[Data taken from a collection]
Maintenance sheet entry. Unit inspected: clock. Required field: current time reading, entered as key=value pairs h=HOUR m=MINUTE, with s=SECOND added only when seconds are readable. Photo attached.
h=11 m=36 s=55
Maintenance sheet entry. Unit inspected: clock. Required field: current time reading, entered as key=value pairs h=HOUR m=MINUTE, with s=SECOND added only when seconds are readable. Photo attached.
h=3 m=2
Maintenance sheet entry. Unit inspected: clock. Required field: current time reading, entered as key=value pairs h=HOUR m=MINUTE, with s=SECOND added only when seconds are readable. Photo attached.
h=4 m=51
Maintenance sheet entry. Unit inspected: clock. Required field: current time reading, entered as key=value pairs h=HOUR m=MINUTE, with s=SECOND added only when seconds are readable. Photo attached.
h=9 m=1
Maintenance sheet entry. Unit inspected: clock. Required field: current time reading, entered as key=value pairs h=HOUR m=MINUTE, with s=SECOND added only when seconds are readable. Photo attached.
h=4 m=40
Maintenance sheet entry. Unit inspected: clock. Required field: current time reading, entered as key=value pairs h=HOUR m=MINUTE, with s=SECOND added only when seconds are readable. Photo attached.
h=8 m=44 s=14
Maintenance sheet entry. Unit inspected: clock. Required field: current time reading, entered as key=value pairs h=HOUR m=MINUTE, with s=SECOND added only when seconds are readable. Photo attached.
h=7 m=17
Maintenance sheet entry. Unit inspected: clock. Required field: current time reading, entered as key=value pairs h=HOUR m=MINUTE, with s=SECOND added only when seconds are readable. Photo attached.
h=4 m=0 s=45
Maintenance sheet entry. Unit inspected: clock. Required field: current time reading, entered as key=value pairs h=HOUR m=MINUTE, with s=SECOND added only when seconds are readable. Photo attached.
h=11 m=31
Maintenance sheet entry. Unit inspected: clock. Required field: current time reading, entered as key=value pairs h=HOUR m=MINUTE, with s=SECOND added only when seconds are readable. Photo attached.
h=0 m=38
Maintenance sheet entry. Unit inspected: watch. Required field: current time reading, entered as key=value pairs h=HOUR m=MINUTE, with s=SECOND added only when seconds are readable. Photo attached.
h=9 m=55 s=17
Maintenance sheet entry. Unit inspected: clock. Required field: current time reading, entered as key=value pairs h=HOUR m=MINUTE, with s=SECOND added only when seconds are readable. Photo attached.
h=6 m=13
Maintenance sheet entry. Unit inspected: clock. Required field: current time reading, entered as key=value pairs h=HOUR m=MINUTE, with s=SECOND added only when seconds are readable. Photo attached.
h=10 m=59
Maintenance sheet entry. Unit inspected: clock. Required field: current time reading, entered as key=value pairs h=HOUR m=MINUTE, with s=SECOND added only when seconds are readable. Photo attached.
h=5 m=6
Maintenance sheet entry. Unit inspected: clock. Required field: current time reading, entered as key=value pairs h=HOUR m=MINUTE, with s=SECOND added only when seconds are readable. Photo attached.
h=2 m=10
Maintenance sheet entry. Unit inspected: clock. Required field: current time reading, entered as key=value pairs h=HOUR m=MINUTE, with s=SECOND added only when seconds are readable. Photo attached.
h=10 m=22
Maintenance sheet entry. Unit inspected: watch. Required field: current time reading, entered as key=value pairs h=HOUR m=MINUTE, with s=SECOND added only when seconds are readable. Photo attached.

Work to complete ▸ Copy everything from the start of the items down to the line containing "h=11 m=36 s=55", and change "Maintenance sheet entry" to "Service log entry" while leaving all else unchanged.

Written solution ▸
Service log entry. Unit inspected: clock. Required field: current time reading, entered as key=value pairs h=HOUR m=MINUTE, with s=SECOND added only when seconds are readable. Photo attached.
h=11 m=36 s=55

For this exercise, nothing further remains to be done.